- [WHAT TO PRODUCE]
Could you rewrite every entry below with "common name" swapped for "vernacular name", leaving all else unchanged and omitting the pictures?

- [EXTRACTED RECORDS]
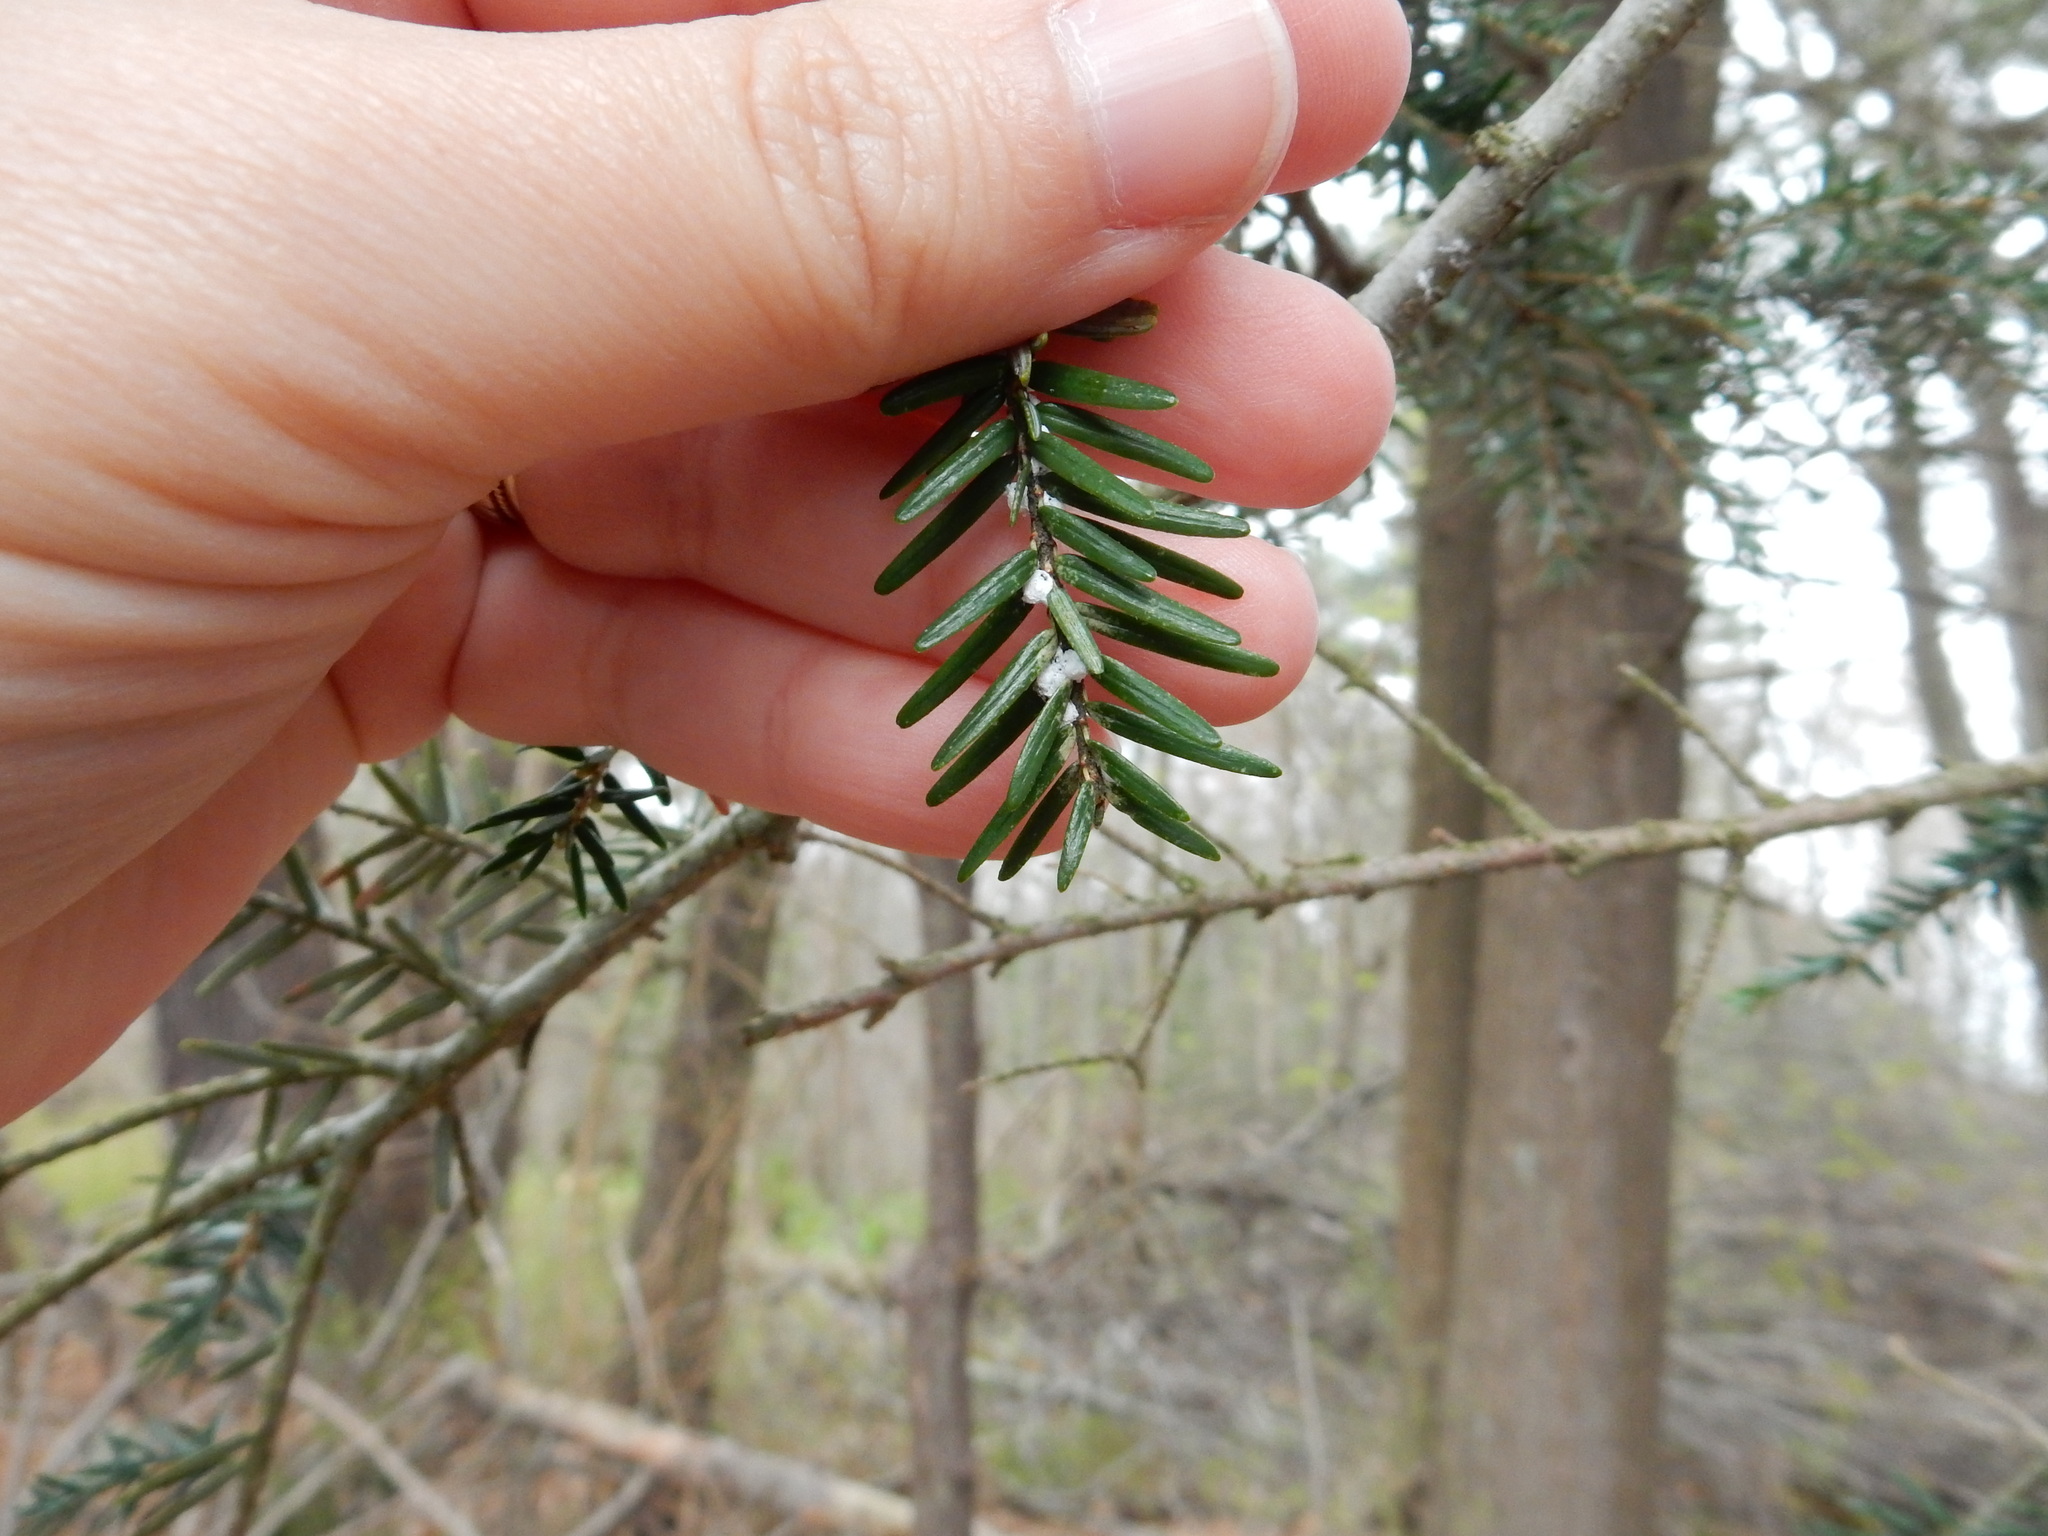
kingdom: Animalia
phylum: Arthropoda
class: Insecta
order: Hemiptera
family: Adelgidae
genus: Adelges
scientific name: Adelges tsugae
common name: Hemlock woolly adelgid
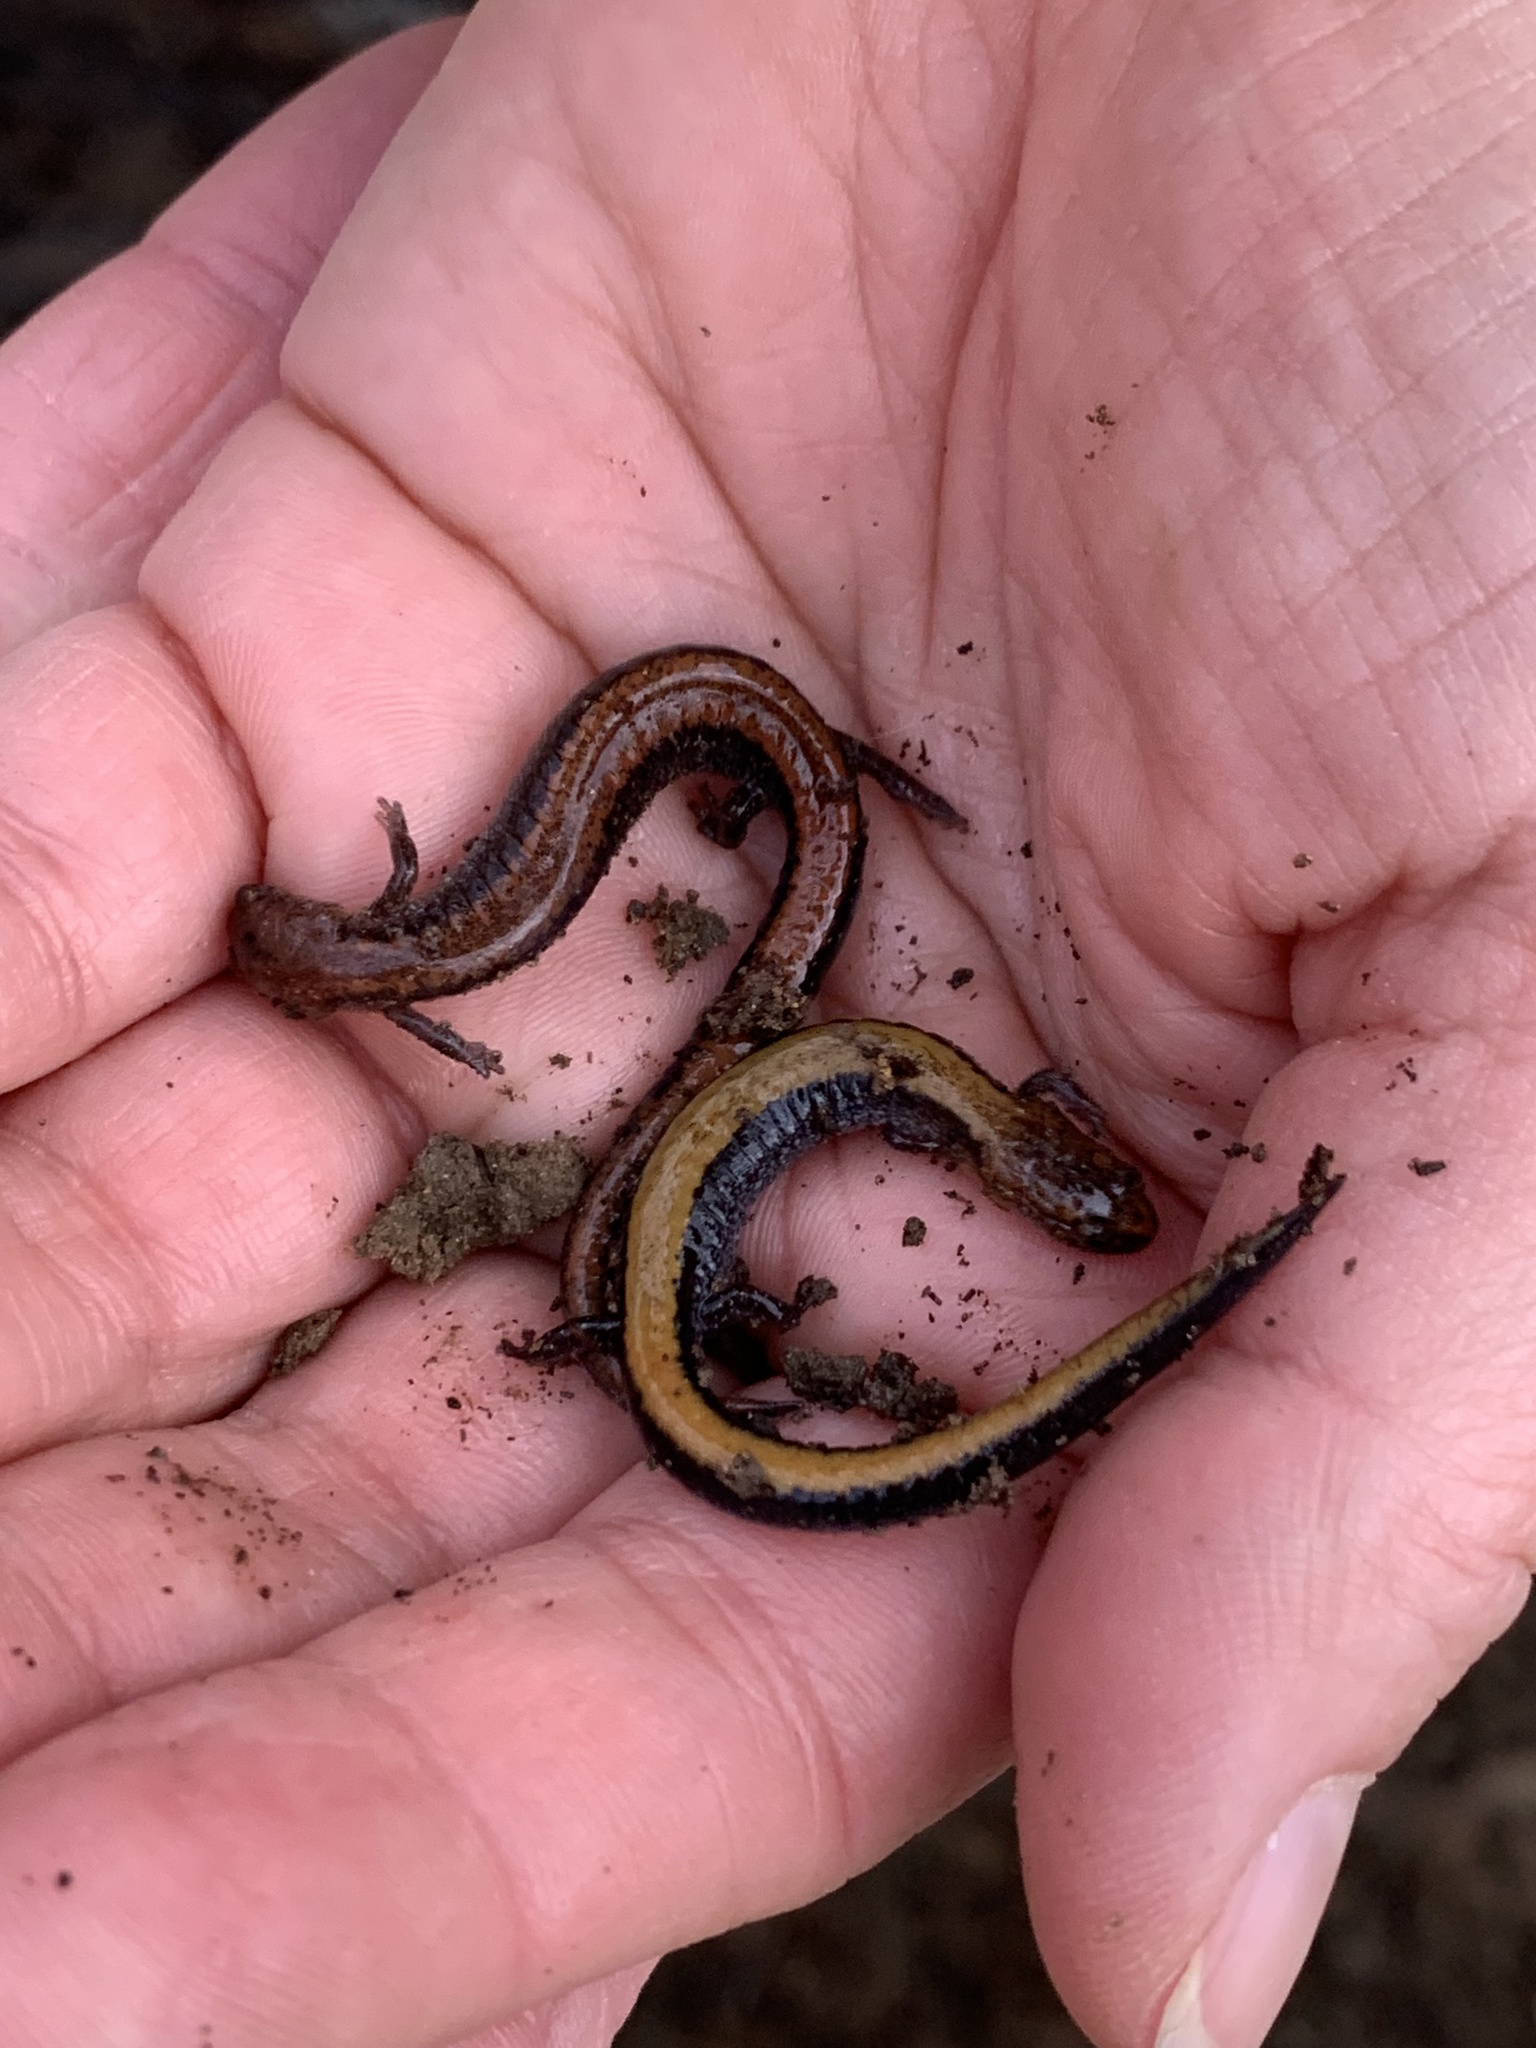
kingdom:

- [FINAL RESULT]
kingdom: Animalia
phylum: Arthropoda
class: Insecta
order: Hemiptera
family: Adelgidae
genus: Adelges
scientific name: Adelges tsugae
vernacular name: Hemlock woolly adelgid
kingdom:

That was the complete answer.